The global fabric that holds together social, political, and business structures is largely dependent on—or, at the very least, highly impacted by—the movement of electronic data at the speed of light. Routed through an endless array of devices, switches, cables, fibers, satellites, and the atmosphere itself, these systems have their own inherent vulnerabilities and strengths.

But aside from the obvious impact that is so widely reported that the global networks have had on society and the world as we know it, this information revolution has taken within its clutch the mechanics of such precious and unique human qualities as trust, privacy, and truth and in very meaningful ways has either enhanced or modified these constructs or in some cases threatens to obliterate them.

The converse, however, may also be true that these same precepts that provide the glue that society thrives on may over the long haul be strengthened and enhanced by these predictable, self-healing, and potentially transparent networks—networks that may allow the population of the planet to police itself in real time.

Is it possible that the global networks are not the instrument of an evil Big Brother but are in fact the technical incarnation of an earth-coating truth serum that will disallow and prevent antisocial behavior on the part of individuals, groups, and institutions? Could it be that the greater good of humankind finally transcends the individual negatives of petty criminals, Ponzi scheme fraudsters, banal corporations, and megalomaniac two-bit dictators? All on Facebook?

Until our descendants learn the answers to these altruistic questions, we will need to be satisfied knowing that we are all doing our part to keep the glue sticky—to use a cool, recent Internet term—by ensuring that we are pursuing the adoption and sanctity of the truth, privacy, and trust within the realm of the global networks.

The role of the computer forensic investigator is front and center in this epic challenge for humanity to find the right equation, structure, and balance in its new relationship with instantaneous and ubiquitous computing power, which theoretically will eventually allow for all of humanity to interact with all of humanity in real time.

Although any one computer forensic investigation may have inconsequential impact on these larger issues, collectively the framework that the field is creating provides part of the roadmap to the future mechanics of how society will function in the actual information age.

I say the actual information age, because I am of the belief that we are still very much in the information revolution and have many challenges ahead before the global information ecosystem has matured to adulthood.

If we allow our journey to adulthood to do away with the vital interests of truth, privacy, and trust, the glue that holds it all together, then the infant will be stillborn and our world may truly find itself in an Orwellian apocalypse.

Records shown >>
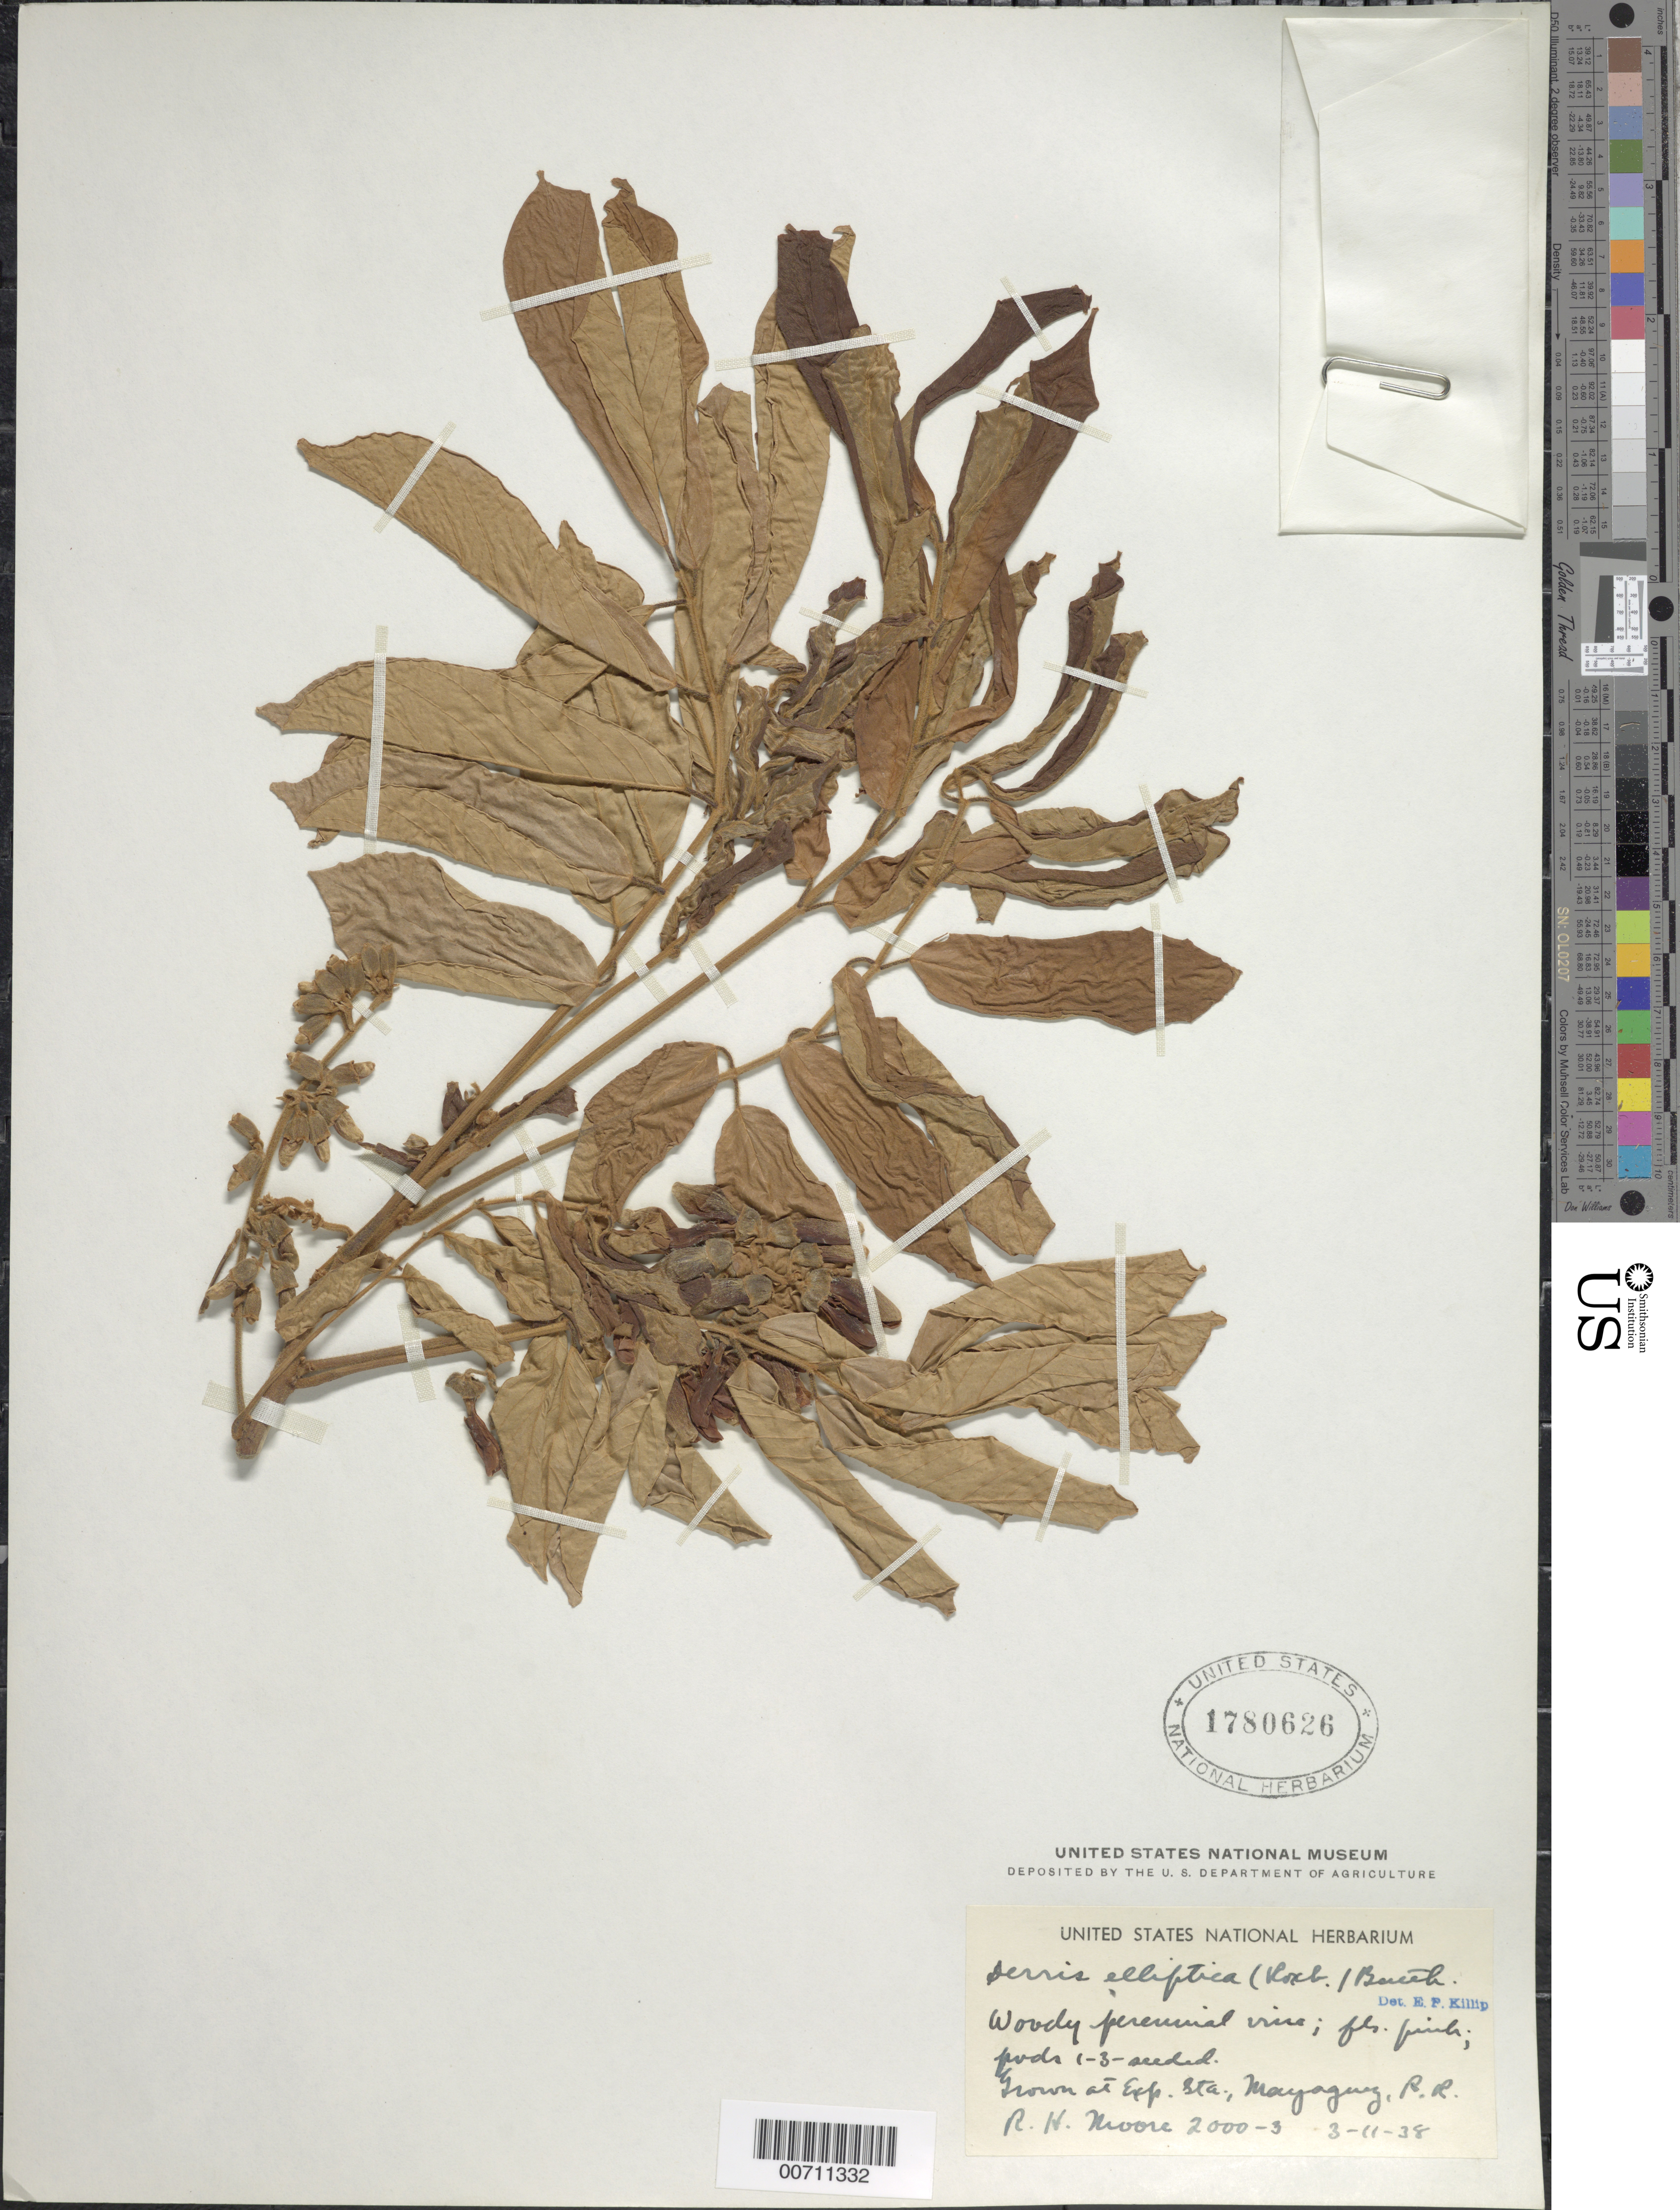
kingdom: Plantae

---

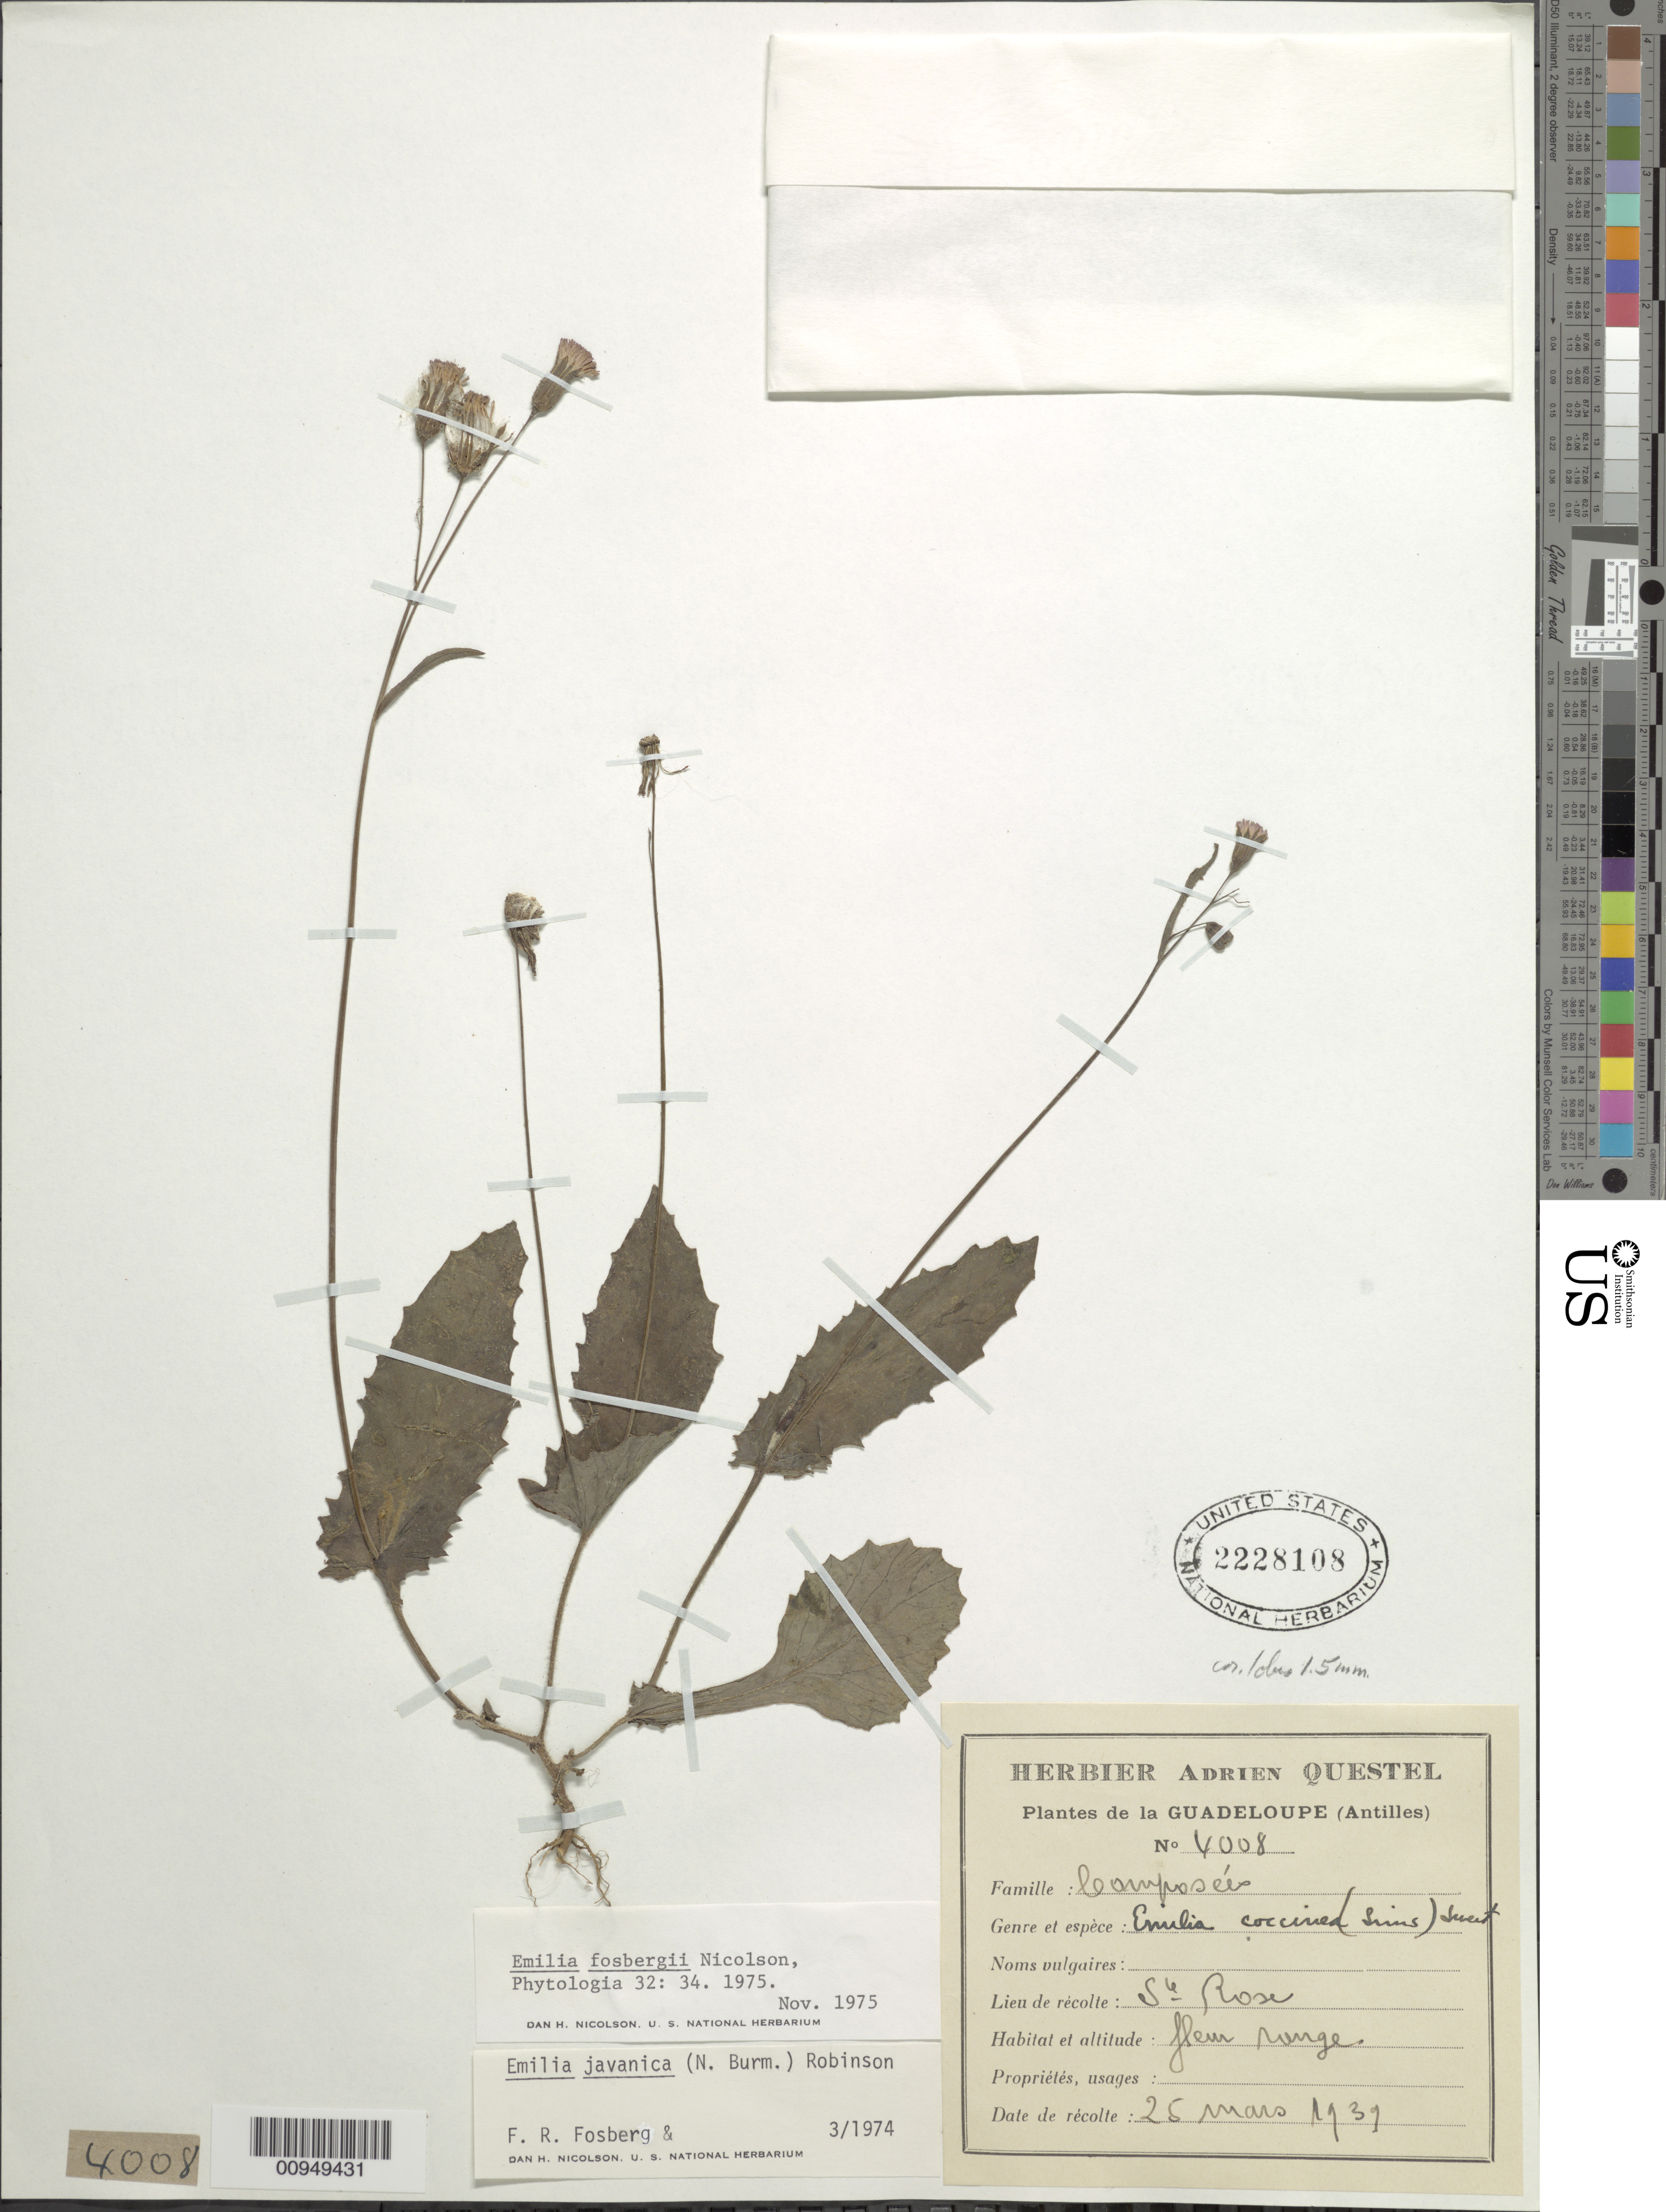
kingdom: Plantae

Problems >>
[A] Extract from the passage on global networks the text starting at "But aside from" and ending at "itself in real time.".
[B] Summarize the passage on global networks in two sentences.
[C] Write what follows the passage on global networks, picking up after its last sentence.

Responses by task >>
[A]
But aside from the obvious impact that is so widely reported that the global networks have had on society and the world as we know it, this information revolution has taken within its clutch the mechanics of such precious and unique human qualities as trust, privacy, and truth and in very meaningful ways has either enhanced or modified these constructs or in some cases threatens to obliterate them.

The converse, however, may also be true that these same precepts that provide the glue that society thrives on may over the long haul be strengthened and enhanced by these predictable, self-healing, and potentially transparent networks—networks that may allow the population of the planet to police itself in real time.

[B] Global electronic networks underpin social, political, and business structures and have reshaped trust, privacy, and truth, in some cases threatening them and possibly strengthening them through transparent networks that let people police themselves. Computer forensic investigators play a central role in this challenge, since their field collectively helps map how society will function once the ongoing information revolution matures into the actual information age.

[C]
This chapter, which I call The Glue, deals with some of these issues in a practical sense and provides analysis from a number of points of view. These include truth, privacy, and trust as well as a discussion on the foundations of digital evidence and its historical context, an analysis of investigative objectives, and a discussion of the investigative process.

The Relevancy of Truth

The pursuit of truth requires objective observation. The fact-finder needs as much clarity as can be achieved through methodical analysis of the available data points. In some cases this is achieved through real-time observation of events that are unfolding in front of the observer's eyes, or for the benefit of the observer's ears. In other cases the observer must reconstruct the events that took place by using available evidence. This evidence can include a wide variety of things from electronic data to physical artifacts to eyewitness accounts.

The relevancy of truth is central to the human experience. This is because human relationships, from a simple relationship between two friends to the complex relationships of 100 million citizens of a country to its leadership, all seek the power of truth to strengthen the bonds of the relationship. Without the foundation of truth in a relationship, it will soon find itself on rocky ground, the results of which are found in divorce, hatred, and revolution.

Therefore, the relevancy of truth is in itself a universal truth that humans far and wide in ancient times, modern times, and the future have and will understand, value, and protect. Unfortunately, truth can often be easily obscured and as a result other human traits can come into play—lying, cheating, failing to perform. Lying through deception, for example, has as a matter of course been commonplace throughout the human experience. Whether it is for the personal benefit of a child who wants more food or of a global corporation that wants more market share, the act in itself is so pure that it is often difficult to distinguish, on the face of things, the family man from the fraud, the good corporate citizen from the predator. But because it is so vital to the structure and security of human relationships that truth prevail, we have also gone to great lengths to root out untruths and to identify falsehoods as expeditiously as possible. Countless checks and balances exist, from the reaction that you may have to a cheater's body language to the analysis that a U.S. Securities and Exchange Commission examiner may undertake when reviewing corporate filings related to complex derivatives.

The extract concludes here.